Il tempo scorre e sicuramente non è a favore di Lewis Hamilton. La prima stagione in Ferrari, all’alba dei suoi 40, si è rivelata un totale fallimento. Nonostante l’incredibile vittoria nella Sprint della Cina, il britannico non ha più portato a Maranello né una vittoria alla domenica né un podio. Oltre a una serie di eliminazioni shock in Q1, il britannico ha sofferto il confronto diretto con Charles Leclerc, apparso molto più a suo agio nel domare la monoposto dell’anno scorso.
Durante la prima giornata del secondo test in Bahrain, Lewis si è mostrato però ottimista per il 2026, il suo ventesimo anno nel circus. Hamilton ha dichiarato: “Cerco sempre di iniziare una stagione con fiducia, ma ovviamente lungo il percorso si affrontano sfide di ogni tipo. Ho chiaramente passato un periodo difficile e, per quanto mi riguarda, l’anno scorso è ormai alle spalle. Ho trascorso molto tempo a ricostruire durante l’inverno, a rifocalizzarmi, portando il mio corpo e la mia mente in una condizione decisamente migliore”.
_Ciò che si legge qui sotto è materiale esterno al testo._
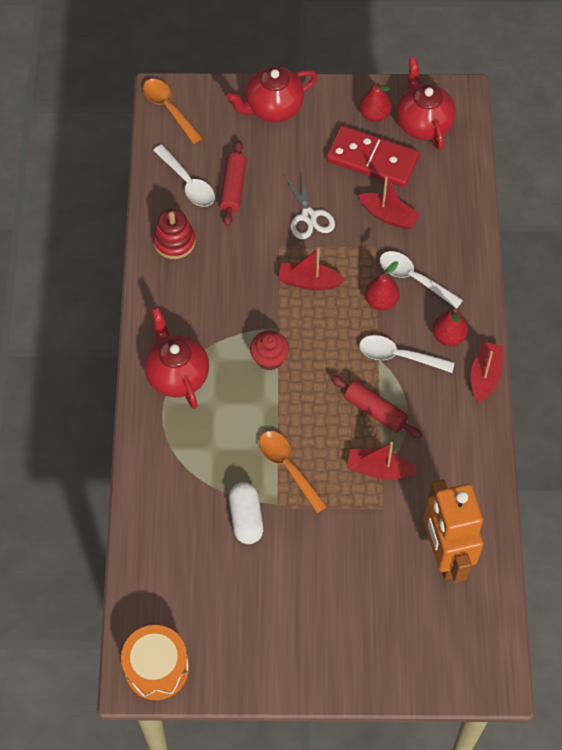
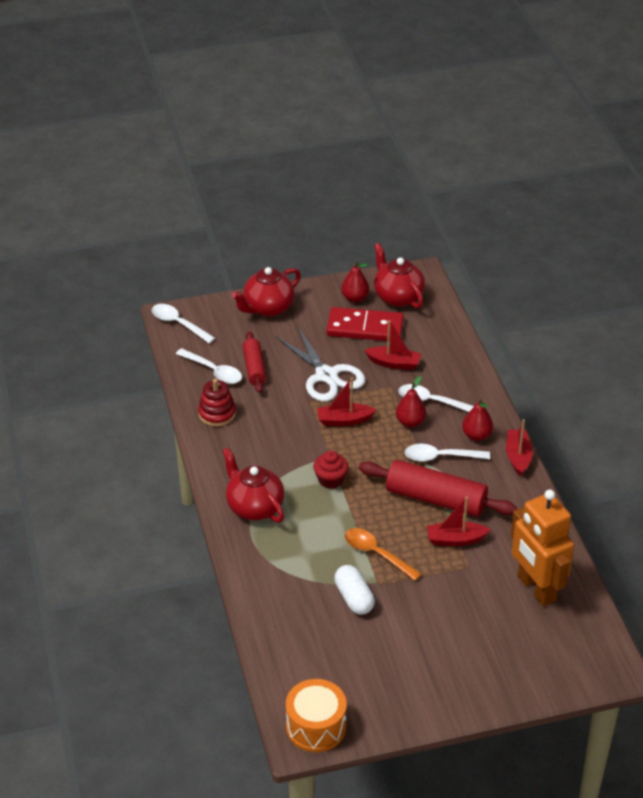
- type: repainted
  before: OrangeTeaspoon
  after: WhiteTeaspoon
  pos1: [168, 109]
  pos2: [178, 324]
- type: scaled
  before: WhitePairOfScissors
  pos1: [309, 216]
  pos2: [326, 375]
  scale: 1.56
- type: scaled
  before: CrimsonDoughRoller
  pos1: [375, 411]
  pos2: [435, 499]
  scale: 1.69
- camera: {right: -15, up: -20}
“Personalmente, mi sento nel miglior momento da molto tempo a questa parte, grazie anche a una riorganizzazione all’interno del mio team. Con la macchina, credo che abbiamo iniziato piuttosto bene finora. È un momento entusiasmante con la nuova generazione di vetture perché è tutto nuovo; stiamo tutti cercando di capire le cose in corsa. L’anno scorso eravamo vincolati a una vettura che, in ultima analisi, ho ereditato. Questa è un’auto alla cui fase di sviluppo al simulatore ho potuto partecipare, quindi c’è un po’ del mio DNA al suo interno. Sono decisamente più connesso a questa monoposto”.
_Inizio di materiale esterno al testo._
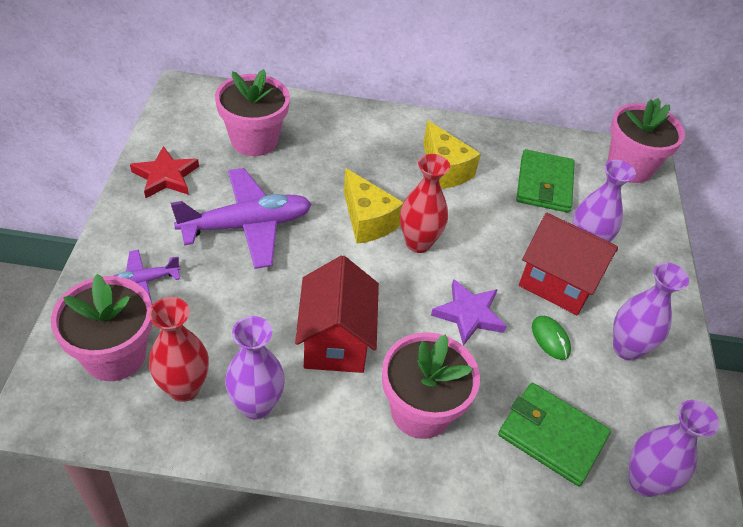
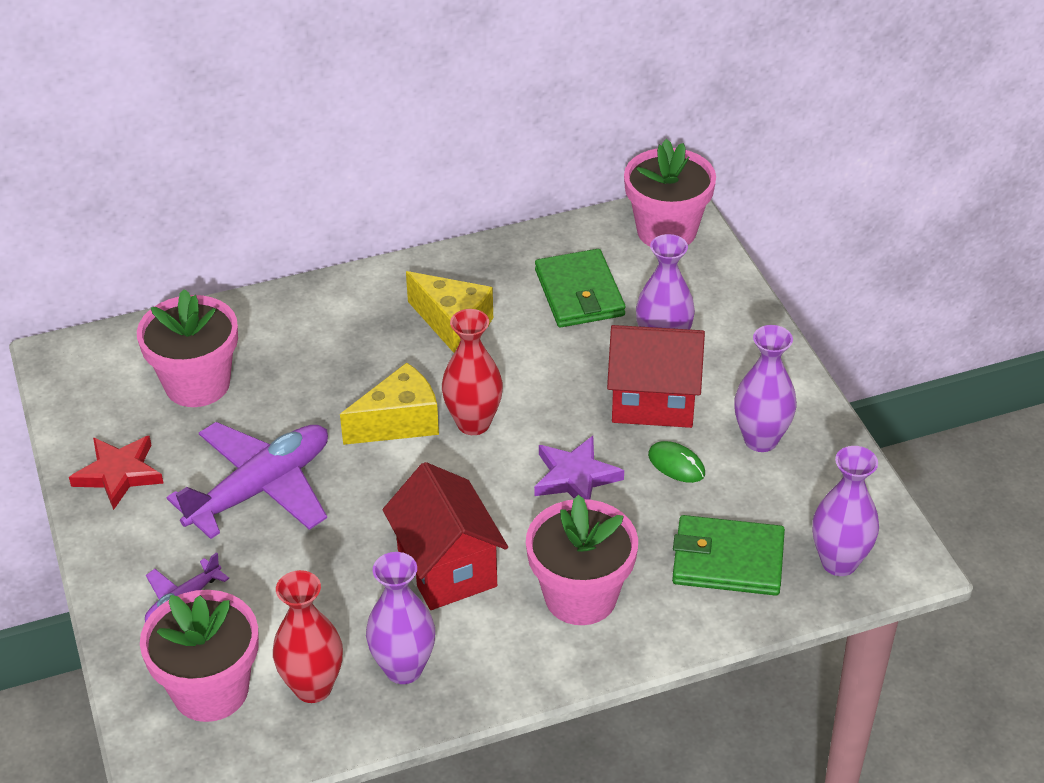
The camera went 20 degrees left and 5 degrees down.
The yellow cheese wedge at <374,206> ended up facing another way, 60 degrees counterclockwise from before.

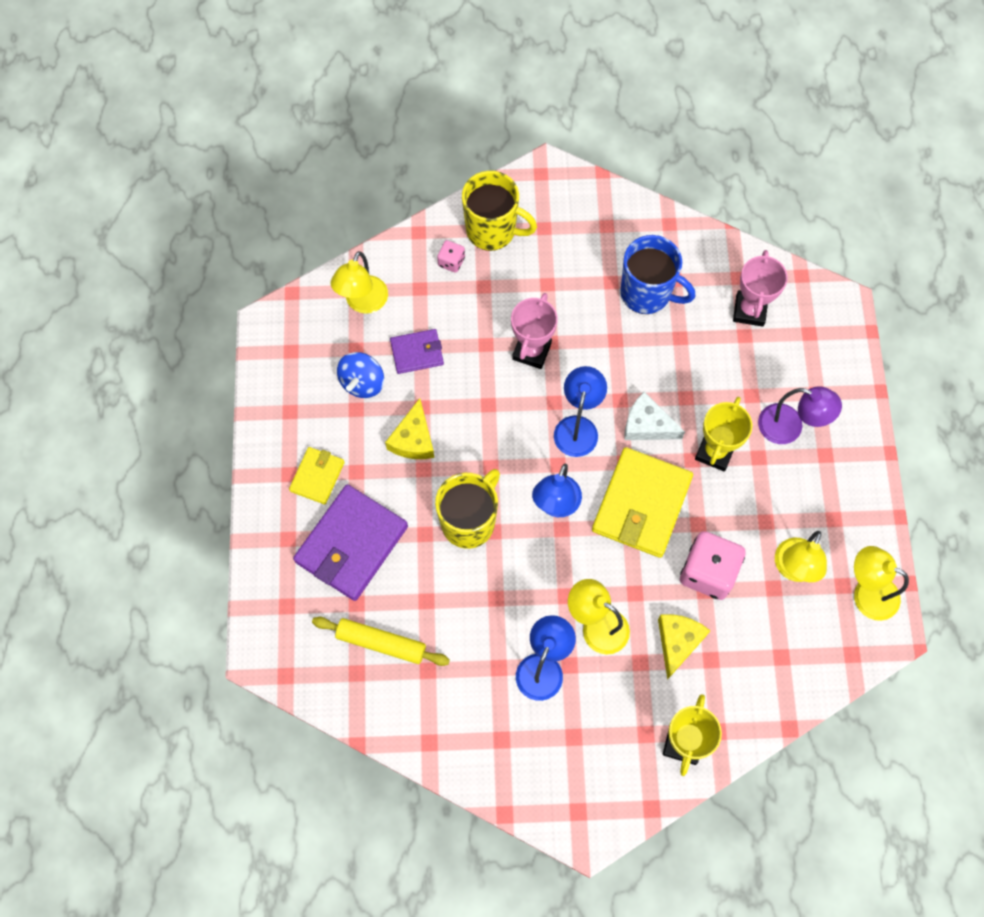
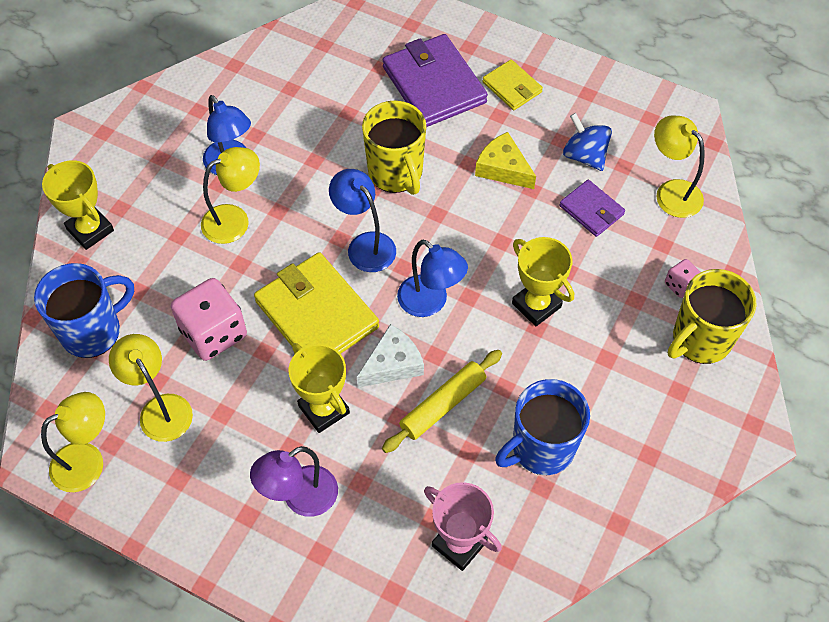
The camera went 120 degrees right and 10 degrees down.
The second view gained the cobalt mug at <84,310>.
The yellow rolling pin ended up elsewhere, having gone from <381,641> to <442,401>.
What was the rose-pink trophy at <534,331> turned into the yellow trophy at <543,281>.
The royal purple card wallet at <417,351> ended up facing another way, 60 degrees counterclockwise from before.
The second view lost the yellow cheese wedge at <684,647>.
Hamilton, che detiene il record di 105 vittorie, è salito sulla SF26 questo pomeriggio nei test del Bahrain, dopo che Leclerc ha chiuso in testa la sessione mattutina. I tempi si sono rivelati molto più alti rispetto a quelli della mattinata, complice anche una temperatura generale più fredda e una bandiera rossa causata da Stroll. Il britannico riesce comunque a stampare un 1:34.576 che gli vale la quarta posizione in giornata, con otto decimi di ritardo dal compagno di squadra.
Analisi finale
Dopo un 2025 da incubo, Hamilton punta tutto sul cambio regolamentare del 2026. Il fatto che senta la nuova SF-26 “sua”, grazie al lavoro al simulatore, è il segnale che cercava per ritrovare il feeling perduto. Resta da vedere se basterà per rispondere a un Leclerc che, tempi alla mano, sembra ancora l’uomo da battere in casa Ferrari.